Larry Ryan: No matter where you are, Klopp’s your guiding star

We take for granted, at this stage, the wisdom available to us five days a week on Home and Away. But we will not go far wrong taking our life lessons from Summer Bay.

Larry Ryan: No matter where you are, Klopp’s your guiding star

We take for granted, at this stage, the wisdom available to us five days a week on Home and Away. But we will not go far wrong taking our life lessons from Summer Bay.

We have touched here before on the key takeaway, as they say: that we are never more vulnerable than when we are convinced everything is going to be fine now. That the deployment of a search and rescue unit is closest at hand in the days and hours after somebody has made the mistake of expressing absolute contentment with life.

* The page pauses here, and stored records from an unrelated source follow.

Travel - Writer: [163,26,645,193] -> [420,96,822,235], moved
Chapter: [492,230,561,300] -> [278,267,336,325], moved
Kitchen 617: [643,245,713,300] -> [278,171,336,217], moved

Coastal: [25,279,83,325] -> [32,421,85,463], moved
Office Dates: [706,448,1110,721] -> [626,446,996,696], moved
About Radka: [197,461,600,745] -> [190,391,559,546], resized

Most of them know by now, in the Bay, that you must always stay on your toes. And they were ramming that message home again this week.

“Do you think there will ever be a time when it doesn’t feel like all of this is going to be taken away?” wondered Tori, out of her coma and nursing the baby she conceived with surrogate dad and undercover ‘Fed’ Robbo, now in grave danger from the murderous criminal gangs that dog this sleepy coastal town.

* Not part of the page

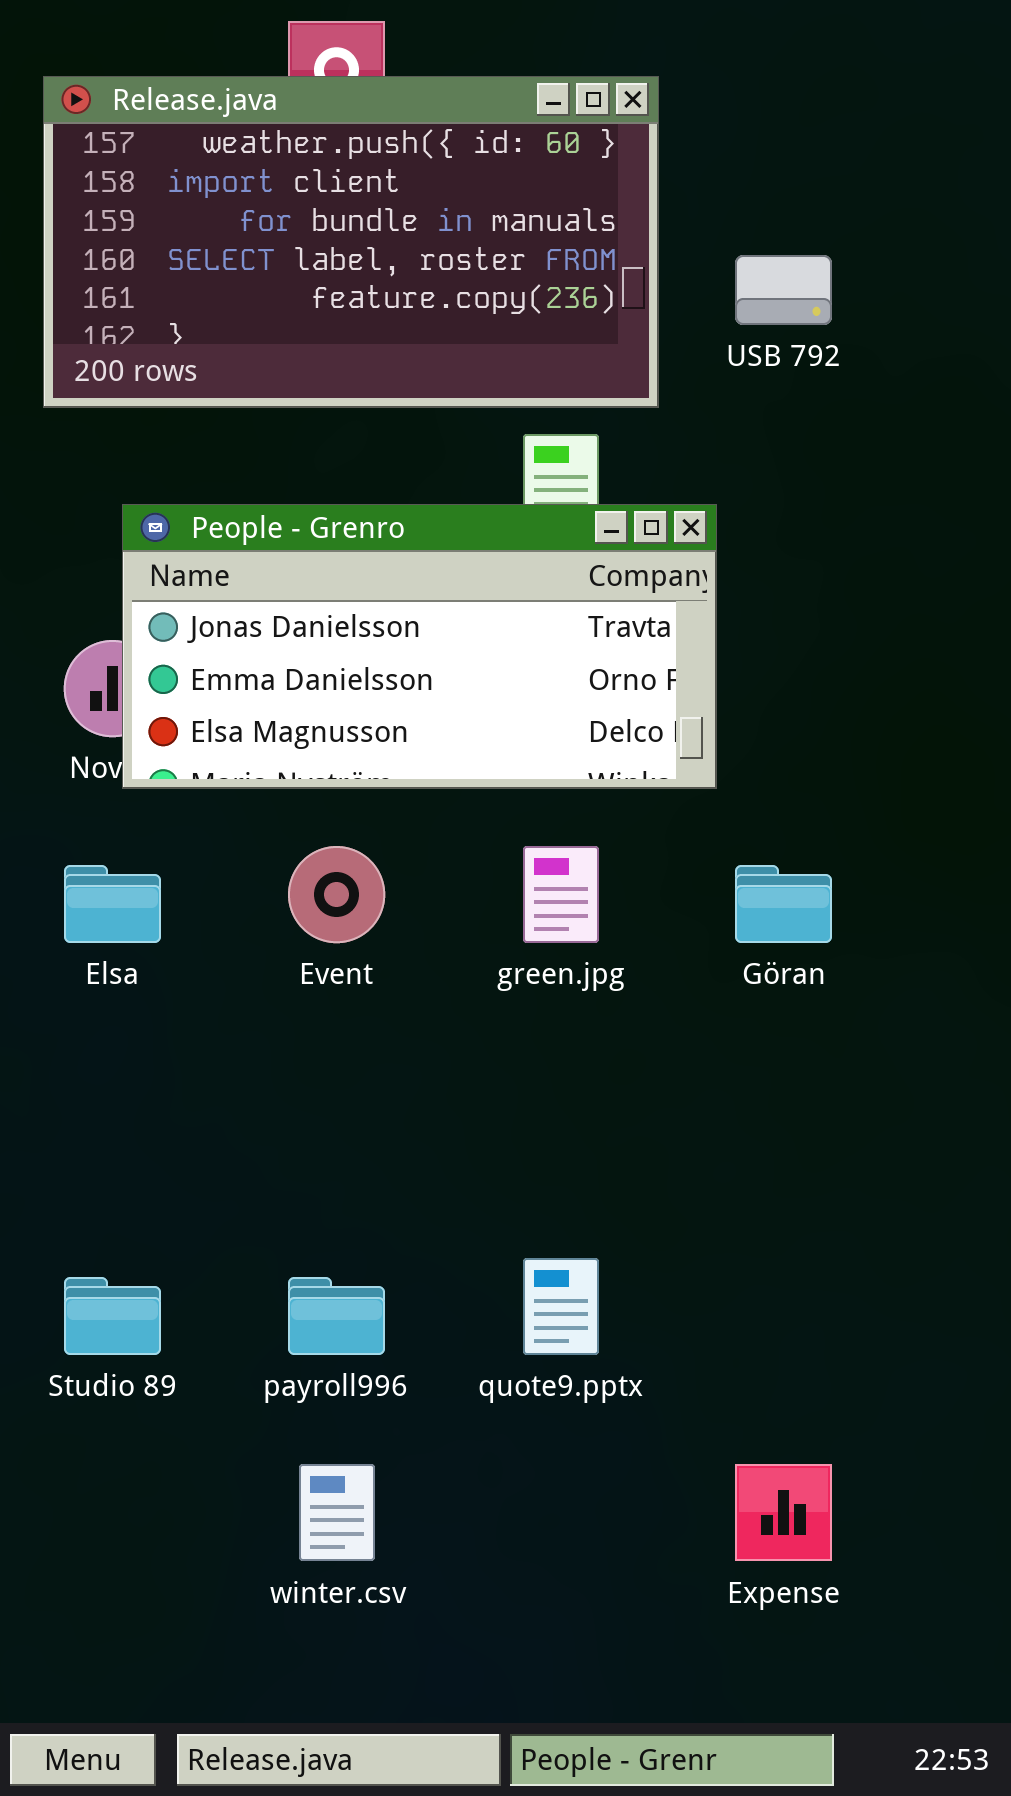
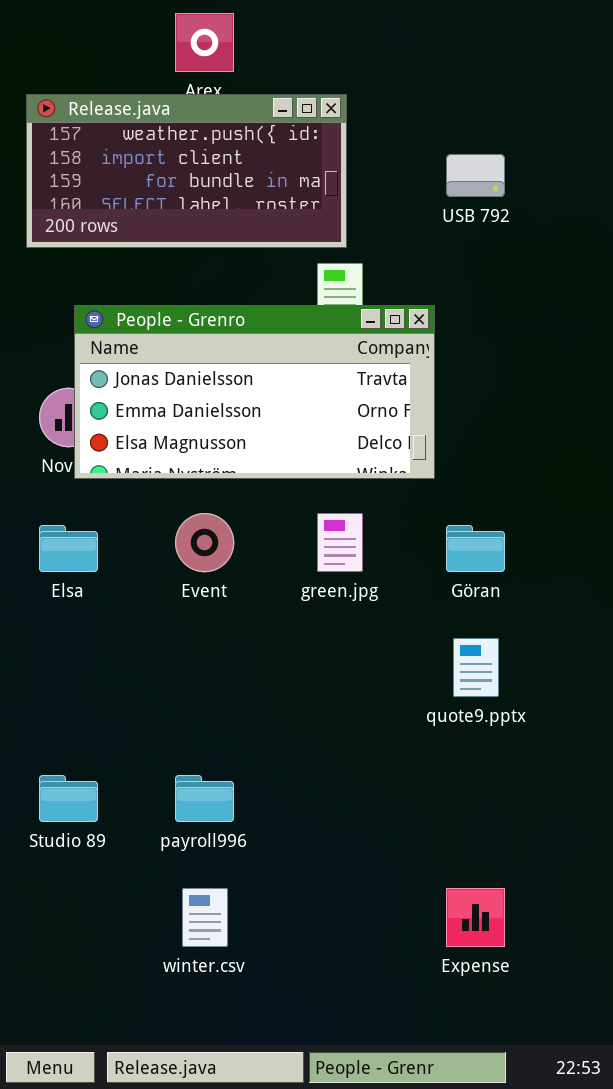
Release.java: [43,76,659,408] -> [26,94,347,248], resized
quote9.pptx: [523,1258,599,1355] -> [453,638,499,697], moved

“You just got to live in the moment,” advised her world-weary brother Justin — another veteran of witness protection — parking for now the pain of his girlfriend’s mysterious disappearance and the ongoing police search.

And it was impossible not to contrast this pair’s alertness to peril with the giddiness evident in men like Sadio Mane just three short weeks ago after Norwich, when Liverpool’s lead swelled to 25 points, and City had just been turfed out of Europe.

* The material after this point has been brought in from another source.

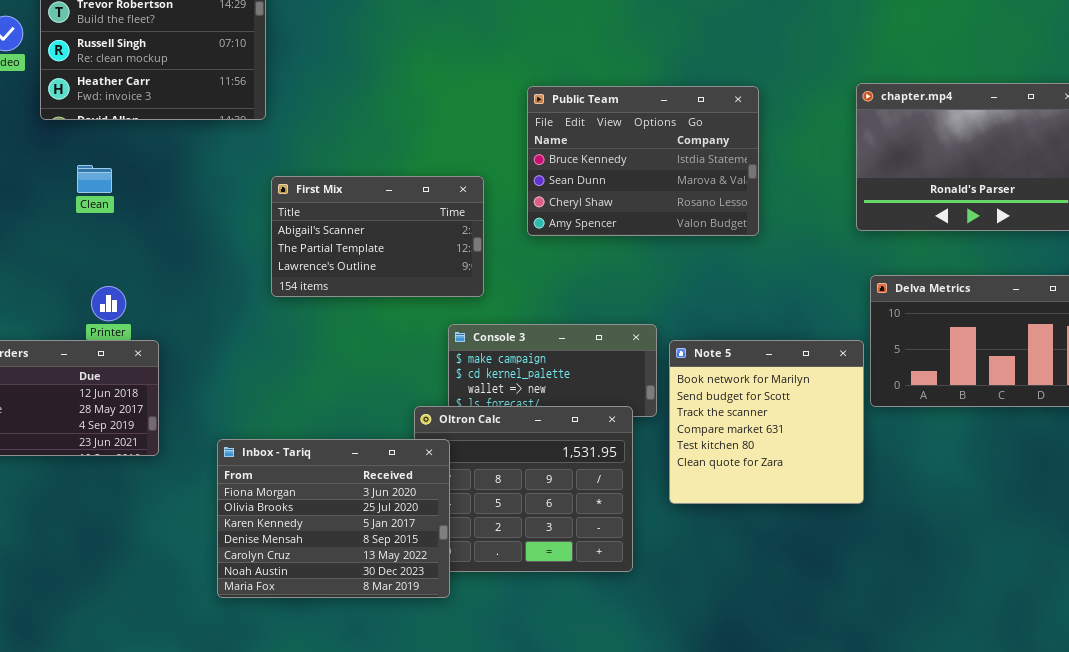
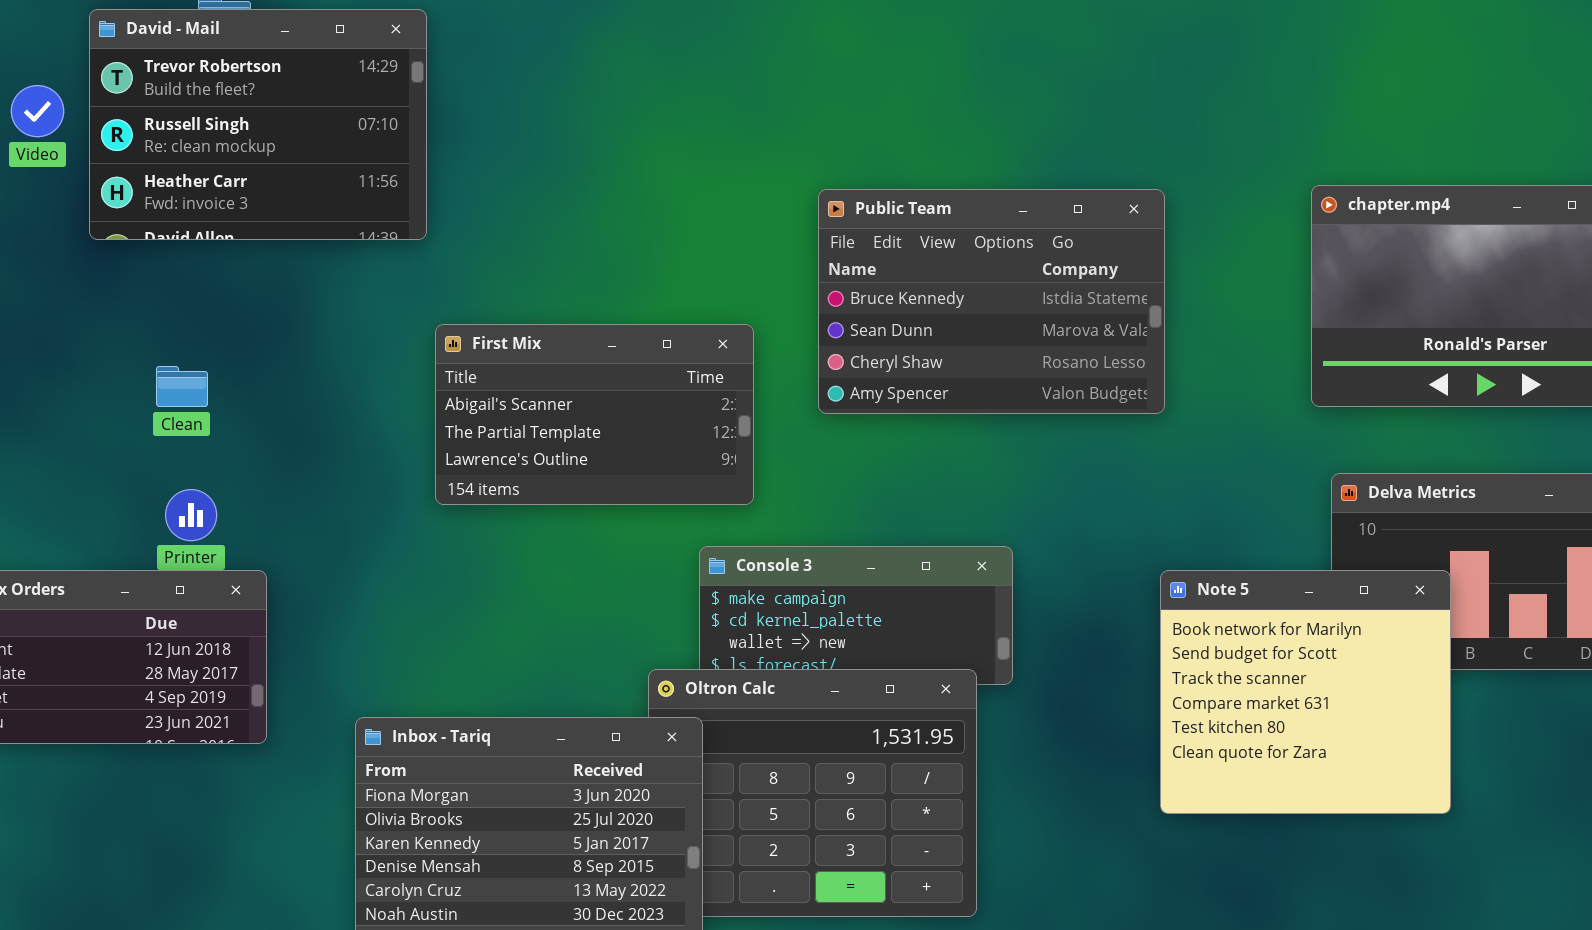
Clean: [77,165,112,193] -> [156,366,208,407], moved
Note 5: [669,340,864,504] -> [1160,570,1451,814], moved

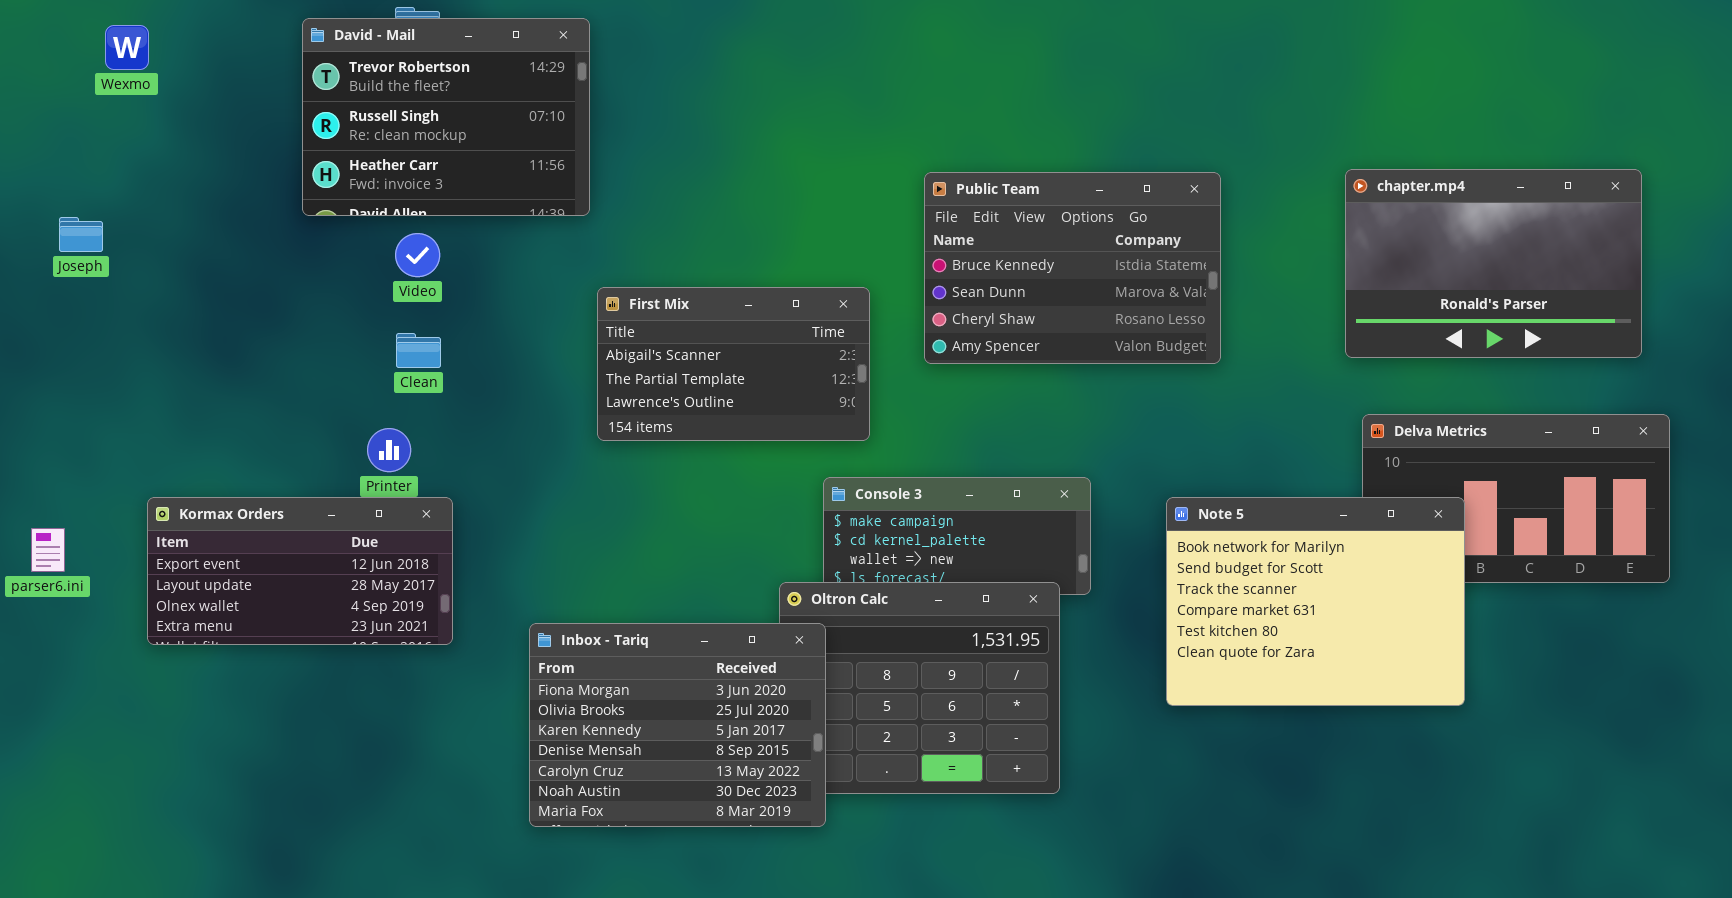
Video: [11,85,64,137] -> [395,233,440,277], moved
Clean: [156,366,208,407] -> [396,333,441,368], moved
Note 5: [1160,570,1451,814] -> [1166,497,1465,706], resized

There was something in how they giggled that evening, at Carrow Road, even as they said it wasn’t over yet, that told us they couldn’t see how anything would ever again be taken away from them.

It suggested Alf Stewart would soon be rolling out his ordnance maps of the bush in the Surf Club.

And of course it is still all over, in a mathematical sense. But equally something has been lost, and the race is on to find it before the second leg with Atletico.

Essentially, what Home and Away has traditionally done is create the perfect dressing room vibe — establish the sort of environment every manager craves.

Its homely, long-term characters bring a vital sense of stability and familiarity and that essential conviction about the value of community effort.

While round every corner are serial killers and landslides and plane crashes and near-death experiences and hospital sieges. Or a burly lad in a vest roaring, “they’ve found another body, we’ve got to get to the safe house”.

So you live in relative peace but also live in the moment and certainly never take your eye off the ball at Vicarage Road.

The great achievement of Jurgen Klopp is that he bottled this magic, that he harnessed this winning combination for so long.

Kloppo had the balance just right.

The man who learned his English from Friends comes across as someone who’ll be there for you if it hasn’t been your day, your week or even your month. But ruthless enough to pull the plug if it’s not your year.

He stuck to that script this week following the costly mistake made by young Curtis Jones in the FA Cup exit to Chelsea.

“Curtis showed so many things where everybody thought, ‘Wow, what a player’. And then you lose the ball, that’s a learning process. You cannot learn it at home in the living room.”

A reminder he has the lad’s back, but that nothing goes unnoticed.

It contrasts sharply with a very different soap opera in north London, with fewer genial long-serving characters and more explosions and players going under buses.

“Now people can see that he has to work a lot so don’t think that Parrott is the second Harry Kane,” said Mourinho after his 18-year-old’s extra-time cameo and missed penalty, after which Jose admirably resisted the temptation to knee slide down the touchline.

Of course, it is quite the test of dexterity to successfully juggle the pat on the back and kick in the arse.

But there’s a charming, gruff soundness about Klopp that must reassure his players, should convince them that he is coming, fundamentally, from the right place.

Look how he channeled the spirit of Alf this week when taking to task a reporter who canvassed his thoughts on the coronavirus.

“It’s not important what famous people say,” Klopp said, leaving the ‘you flamin’ galah’ implied. In a world that has swapped celebrity for experts, that should go down as Klopp’s free life lesson for 2020.

So you expect Klopp to find the right words ahead of Bournemouth at lunchtime today, and he will need to.

Because a bit like Home and Away, Klopp’s Liverpool need to be really ‘at it’, as they say, or it can all get a bit ordinary.

Indeed the recent struggles of Home and Away only underline Liverpool’s remarkable consistency this campaign.

But after a long, terrible slump where it must have flirted dangerously with relegation from many people’s series links, H&A has finally hit another rich vein of form.

Aside from everything else that’s going on, there’s a bad girl in the Caravan Park.

Easily known there’s a year end finale due soon Down Under.

In recent times, Home and Away has become rather like Arsenal in the final years of Wenger, just about saving the season by getting its act together in time for the run-in.

Mind you, they’d probably take that these days at the Emirates.

Another life lesson from the Bay; you don’t know what you got ‘til it’s gone.